Jean-Louis Aristide Hignard (20 May 1822 – 20 March 1898) was a French composer of light opera notable as a friend of Jules Verne, also from Nantes and six years Hignard's junior, some of whose librettos and verse he set to music.

==Life and music==
The son of a shipowner, Hignard was born in Nantes and studied at the Paris Conservatory with Fromental Halévy and won the Second Grand Prix de Rome in 1850 with the cantata Emma et Eginhard. His first comic opera Le Visionnaire was published in 1851.

During the 1850s Hignard composed four comic operas, for which his childhood friend Jules Verne provided the librettos. In 1861, the operetta Les Musiciens de l'orchestre was performed, which Hignard had composed together with Léo Delibes and Jules Erlanger (and probably also Jacques Offenbach).

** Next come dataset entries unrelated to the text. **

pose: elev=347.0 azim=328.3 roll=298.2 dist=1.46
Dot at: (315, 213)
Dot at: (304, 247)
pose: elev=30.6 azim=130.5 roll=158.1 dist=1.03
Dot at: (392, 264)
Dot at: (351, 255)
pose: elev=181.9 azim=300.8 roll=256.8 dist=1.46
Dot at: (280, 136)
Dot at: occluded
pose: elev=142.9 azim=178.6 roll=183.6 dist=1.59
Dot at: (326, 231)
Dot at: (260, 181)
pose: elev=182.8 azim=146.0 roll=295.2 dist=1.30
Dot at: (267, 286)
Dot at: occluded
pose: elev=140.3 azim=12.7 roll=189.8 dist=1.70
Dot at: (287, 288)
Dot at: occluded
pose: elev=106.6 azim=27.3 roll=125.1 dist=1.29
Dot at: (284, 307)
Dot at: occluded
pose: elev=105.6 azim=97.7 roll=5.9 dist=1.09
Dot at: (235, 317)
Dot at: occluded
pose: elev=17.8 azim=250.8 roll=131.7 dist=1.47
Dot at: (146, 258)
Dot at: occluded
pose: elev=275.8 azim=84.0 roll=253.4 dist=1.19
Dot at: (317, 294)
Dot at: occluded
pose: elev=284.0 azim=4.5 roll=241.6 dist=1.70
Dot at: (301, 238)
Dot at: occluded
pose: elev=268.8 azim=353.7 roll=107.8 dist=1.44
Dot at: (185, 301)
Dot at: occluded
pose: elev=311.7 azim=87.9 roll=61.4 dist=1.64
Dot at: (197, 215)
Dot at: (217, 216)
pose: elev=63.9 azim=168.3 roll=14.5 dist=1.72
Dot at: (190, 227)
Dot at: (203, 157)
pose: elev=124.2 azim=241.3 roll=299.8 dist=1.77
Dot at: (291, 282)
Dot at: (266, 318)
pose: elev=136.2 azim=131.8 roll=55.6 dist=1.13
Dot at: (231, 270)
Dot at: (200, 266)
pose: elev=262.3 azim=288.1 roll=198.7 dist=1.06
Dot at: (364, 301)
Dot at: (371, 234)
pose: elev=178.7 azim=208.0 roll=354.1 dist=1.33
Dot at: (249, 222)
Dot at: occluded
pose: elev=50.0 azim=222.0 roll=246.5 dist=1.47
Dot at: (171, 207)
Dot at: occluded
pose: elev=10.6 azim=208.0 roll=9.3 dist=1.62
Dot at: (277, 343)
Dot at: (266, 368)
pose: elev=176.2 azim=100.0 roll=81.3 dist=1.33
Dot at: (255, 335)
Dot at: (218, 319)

For a long time, Hignard worked on his main work, the five-act opera Hamlet based on a libretto by Pierre de Garal. It was premiered in 1868 with great success. He also composed a series of songs (partly based on texts by Verne) as well as waltzes and melodies for the piano.

He died in Vernon.

==Works==
- La Mille et deuxième nuit, opera with libretto by Jules Verne (1850), never performed
- Le Visionnaire, opéra-comique in 1 act (1851)
- Le Colin-maillard (Jules Verne and Michel Carré), opéra-comique in 1 act (1853)
- Les Compagnons de la Marjolaine (J. Verne and M. Carré) opéra-comique in 1 act (1855)
- Monsieur de Chimpanzé (J. Verne), operetta (1858)
- L'Auberge des Ardennes (J. Verne and M. Carré), opéra-comique in 1 act (1860)
- Le Nouveau Pourceaugnac, played at the Bouffes-Parisiens (1860)
- Les Musiciens de l'orchestre, a collaboration with Léo Delibes (1861)
- Hamlet, opéra (1868)
- Rimes et mélodies, on poems by Jules Verne (1857–63)

==Recordings==
- Mélodies inédites. Music by Hignard and one song Zouaves! by Alfred Dufresne (1822–1872), performed by Françoise Masset and Emmanuel Strosser (L'Académie de Bretagne et des Pays de Loire, 2005).

==Bibliography==
- Patrick Barbier, "Hignard et Verne: Les Mélodies de l'amitié", in Voyage autour de Jules Verne (Académie de Bretagne et des Pays de la Loire, 2000).
- Alexandre Tarrieu, "Aristide Hignard (1822–1898)", in Revue Jules Verne, no. 11 (2001).